Party Name: | Revolutionary Communist Party of India (Tagore) |
Abbreviation: | RCPI(Tagore) |
Colorcode: | Red |
Split: | Revolutionary Communist Party of India |
Merged: | Revolutionary Communist Party of India |
The Revolutionary Communist Party of India, also known as RCPI (Tagore), was a political party in India, led by Saumyendranath Tagore.[1] RCPI (Tagore) emerged from a split in the Revolutionary Communist Party of India in 1948. RCPI (Tagore) had a very minor role in Indian politics. Tagore served as the chairman of the party.[2] The party published the Bengali fortnightly Ganabani ('People's Voice').[3] [4]
Tagore, the founder of RCPI in 1934, had been jailed in November 1947.[5] Tagore was released from prison in 1948.[5] At the time a sector of RCPI, led by Pannalal Dasgupta, insisted on turning the campaign of building panchayats into a general armed insurrection.[5] After his release from jail Tagore argued that armed revolution was premature in India.[5]
Dasgupta assembled an All India Party Conference in Birbhum in 1948.[5] Tagore requested to resign from the RCPI Central Committee, a request the Birbhum conference rejected.[5] After the Birbhum conference the followers of Dasgupta began to gather arms and prepare for armed struggle. After the Birbhum conference Tagore, at a public meeting in Calcutta, denounced insurrectional line of Dasgupta.[5] Tagore's speech pushed the Dasgupta group to issue disciplinary action against him, accepting his resignation from the Central Committee.[5] Half a year later Tagore gathered his followers for a separate Party Conference, as its 5th Party Congress, in Burdwan.[5] Thus there were two parallel RCPIs, one led by Dasgupta and one led by Tagore.[5] The former grouping represented the majority in the RCPI.[6] The latter of the two parties came to be known as 'RCPI (Tagore)'.
The RCPI (Tagore) joined the Refugee Central Rehabilitation Council, a body that challenged the main CPI-led United Central Refugee Council.[7] [8]
Ahead of the 1951–1952 general election RCPI (Tagore) joined the United Socialist Organisation of India of Sarat Chandra Bose, but in June 1951 the party broke with the USOI.[9] Instead, on July 18, 1951 RCPI (Tagore) along with the Socialist and the Leela Roy faction of the Forward Bloc formed the People's United Socialist Front (PUSF).[9] [10] [11] [12] RCPI (Tagore) fielded 11 candidates in the 1952 West Bengal Legislative Assembly election.[10] None of the candidates was elected, in total the party obtained 35,645 votes (0.48% of the statewide vote).[10] The election symbol of the party was a flaming torch.[13]

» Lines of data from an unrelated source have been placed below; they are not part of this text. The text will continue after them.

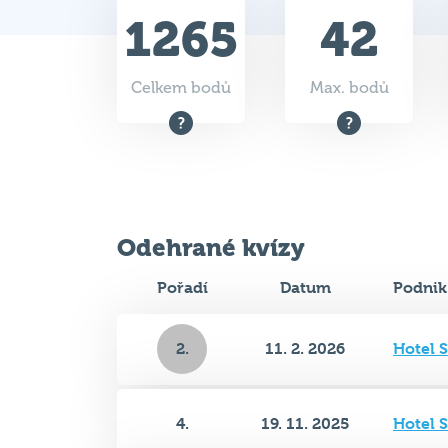
Celkem bodů
Max. bodů
Odehrané kvízy
Pořadí
Datum
Podnik
2.
11. 2. 2026
Hotel 
4.
19. 11. 2025
Hotel 
5.
15. 10. 2025
Hotel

Dissatisfied with what he perceived to be lack of support from the party during the election campaign, Kanai Pal and his Santipur-based group split away from RCPI (Tagore) in 1953.[5]
RCPI (Tagore) joined the United Democratic People's Front ahead of the 1957 West Bengal Legislative Assembly election, a front that brought together the Hindu nationalist Jana Sangh and Akhil Bharatiya Hindu Mahasabha, as well as dissident Congressmen.[14] [15] RCPI (Tagore) contested 2 seats, winning none and obtaining 18,602 votes (0.18% of the statewide vote).[10]
RCPI (Tagore) held its Sixth Party Congress in February–March 1960. The Party Congress characterized the Soviet Union as a 'labour bureaucracy' and China as moving towards 'totalitarian, bureaucratic rule'. The Party Congress called for the creation of a new International of anti-Stalinist left-wing forces. RCPI (Tagore) held its Seventh Party Congress in November 1961.
Tagore visited Israel as a guest of Mapam in 1964.[16]
RCPI (Tagore) was the sole party that opposed holding mid-term state assembly elections in November 1968.[17] RCPI (Tagore) contested 4 seats in the 1969 West Bengal Legislative Assembly election, but failed to win any seat.[18]
RCPI (Tagore) eventually fell into oblivion, being unable to join the CPI(M)-led fronts due to their ideological purism and history of conflict with the CPI(M)-aligned RCPI.[19]
After the 1971 West Bengal Legislative Assembly election the Revolutionary Communist Party of India (Das) merged into RCPI (Tagore).[20] Tagore died in 1974.[21] After the death of Tagore, RCPI (Tagore) was split, with Das leading one of the factions and Bibhuti Bhushan Nandi the other.[20] As of the early 1980s RCPI (Das) opposed the Left Front whilst RCPI (Nandi) supported the Left Front government from outside.[20]
In 2001, the party merged into its parent organisation, the Revolutionary Communist Party of India.